Beer made at the first two breweries was mainly drunk by non-Japanese, but Japanese began drinking more than foreigners when Kirin's predecessor began to produce its own brew, according to Kirin spokesman Takeshi Yamamoto.
The beer from the first two breweries usually came in ceramic containers, but the third mostly used glass bottles, he said.
James Curtis Hepburn, an American missionary, came to Japan in 1859. After learning the language through his missionary activities and by translating the Bible into Japanese, he published the nation's first Japanese-English dictionary, "Waei Gorin Shusei" ("Japanese and English Dictionary") in 1867 while staying at Jobutsu Temple in Yokohama.
The dictionary was also Japan's first book with Japanese phrases and sentences written horizontally.
The first English-to-Japanese dictionary was published in 1862 by an Edo feudal government body based in what is now Tokyo.
Isoemon Tsutsumi established a soap factory and began selling it in July 1873 after he learned how to make the product from French engineer Boelle Leon when they were working for a steel company in Yokosuka, Kanagawa Prefecture.
Tsutsumi decided to produce soap after learning Japan was relying too much on imports, which began in the 17th century and increased dramatically in the mid-19th century, according to the Japan Soap and Detergent Association.
Before soap was used, Japanese usually washed kimono and their hands with plain water, although sometimes they used ash to wash their kimono, an association official said.
Kosuke Mochimaru imported equipment to make matches and built a match-producing factory, according to an article in the Yokohama Mainichi Shimbun dated Jan. 22, 1875.
The Japan Safety Match Company, owned by American Thomas Brower, also built a match factory in Yokohama that same year, according to a newspaper ad dated Dec. 1, 1877.
In autumn 1875, Makoto Shimizu began making matches in Tokyo.
The Yokohama water supply system, completed in December 1873, was Japan's first.

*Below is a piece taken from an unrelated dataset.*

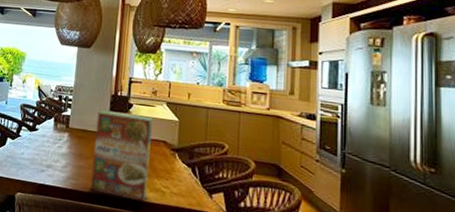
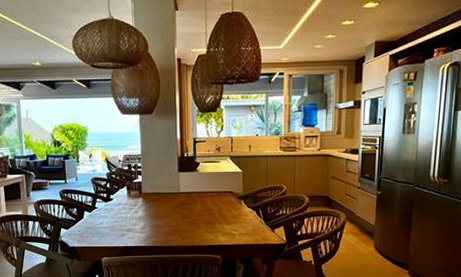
cereal box: present [90,110,153,202] -> none [167,172,219,246]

It transported water from the Tama River in Kashimada, which is now in Saiwai Ward, Kawasaki, to Sakuragicho in Yokohama through wooden pipes. Under the definition used by "Yokohama Mono no Hajime Ko," a modern water system assures a steady supply and uses such techniques as pumping water under pressure and using filtration.
The system underwent several improvements, including the use of metal pipes in some sections, but was abandoned when Yokohama built a steel-pipe water system in 1887.
Japan's first photo studio was opened by American Orrin Freeman, who became the first person to import a camera as a commercial product to Japan. When Freeman opened the studio is unknown, but historical documents indicate it was operating as of 1859.